Il a été proposé la mise en place d’un groupe de travail franco-africain pour étudier le phénomène et proposé des solutions.

11. La jeunesse africaine face aux grands enjeux sanitaires  :

Les Chefs d’Etat et de Gouvernement ont réaffirmé leur engagement à intensifier la lutte contre le VIH/Sida, à travers le renforcement des systèmes de santé nationaux visant à combattre le VIH/Sida, le paludisme, la tuberculose et les autres maladies infectieuses qui constituent un grave danger pour les jeunes.

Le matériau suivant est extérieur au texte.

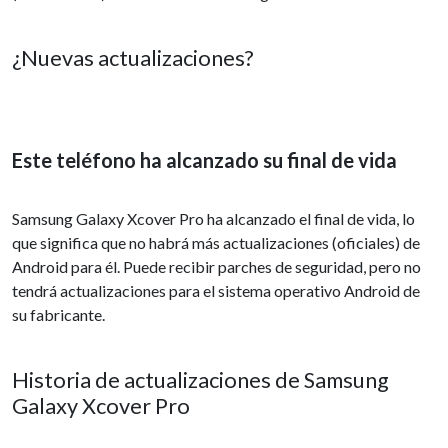
¿Nuevas actualizaciones?
Este teléfono ha alcanzado su final de vida
Samsung Galaxy Xcover Pro ha alcanzado el final de vida, lo
que significa que no habrá más actualizaciones (oficiales) de
Android para él. Puede recibir parches de seguridad, pero no
tendrá actualizaciones para el sistema operativo Android de
su fabricante.
Historia de actualizaciones de Samsung
Galaxy Xcover Pro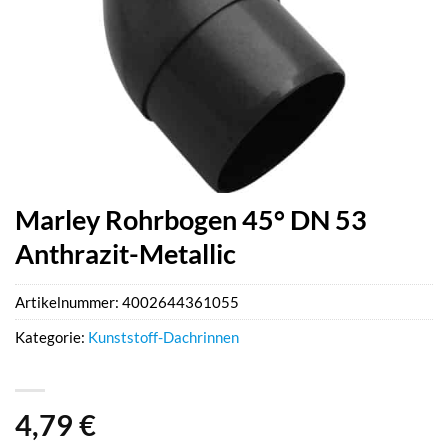
Marley Rohrbogen 45° DN 53
Anthrazit-Metallic
Artikelnummer:
4002644361055
Kategorie:
Kunststoff-Dachrinnen
4,79
€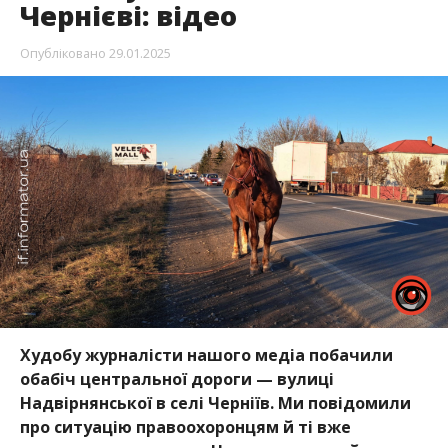
Чернієві: відео
Опубліковано
29.01.2025
Худобу журналісти нашого медіа побачили
обабіч центральної дороги — вулиці
Надвірнянської в селі Черніїв. Ми повідомили
про ситуацію правоохоронцям й ті вже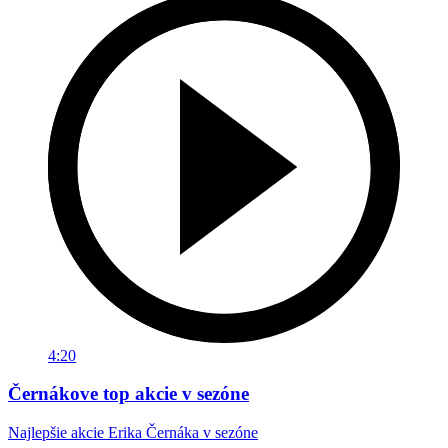
4:20
Černákove top akcie v sezóne
Najlepšie akcie Erika Černáka v sezóne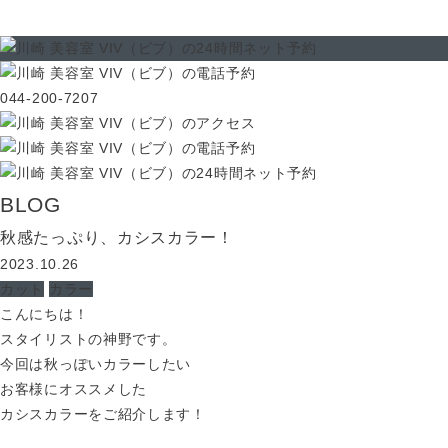
044-200-7207
BLOG
秋感たっぷり、カシスカラー！
2023.10.26
カット
カラー
こんにちは！
スタイリストの神野です。
今回は秋っぽいカラーしたい
お客様にオススメした
カシスカラーをご紹介します！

12. Vitalité et créativité de la jeunesse africaine : La Conférence a souligné la nécessité de l’utilisation des NTIC pour promouvoir l’emploi des jeunes, les échanges et les opportunités d’affaires, d’éducation et le développement, y compris celui du monde rural.

La Conférence a évoqué les défis et les opportunités offertes à la jeunesse par la révolution des technologies de l’information comme l’a mis en évidence le récent Sommet de Tunis sur la Société de l’Information.

13. Le rôle de la jeunesse africaine dans la promotion de l’image de l’Afrique, la diversité culturelle, l’art et la culture :

La Conférence a reconnu le rôle d’avant-garde de la jeunesse dans la promotion de l’image de l’Afrique et du combat pour l’acceptation de la diversité culturelle qui garantit une meilleure compréhension entre les peuples et, partant, favorise l’instauration d’un développement solidaire et d’une paix durable.

La Conférence s’est félicitée de l’adoption, le 20 octobre 2005, par la 33ème Conférence générale de l’Unesco, de la Convention sur la protection et la promotion de la diversité des expressions culturelles qui vise notamment à promouvoir les cultures nationales. Elle a appelé les Etats à la ratifier.

14. Pour la Côte d’Ivoire, la Conférence a souligné qu’il y a urgence, pour préserver les chances de réconciliation, à mettre en oeuvre les dispositions de la résolution 1633 en désignant rapidement le Premier Ministre et en précisant ses pouvoirs propres.

La Conférence a rappelé également la nécessité de tenir des élections libres et transparentes dans le délai imparti.

15. Les Présidents Amadou Toumani Touré et Jacques Chirac ont, au nom de leurs pairs, remis à Mme Marie Tamoifo Nkom, la réponse à l’adresse de la jeunesse africaine.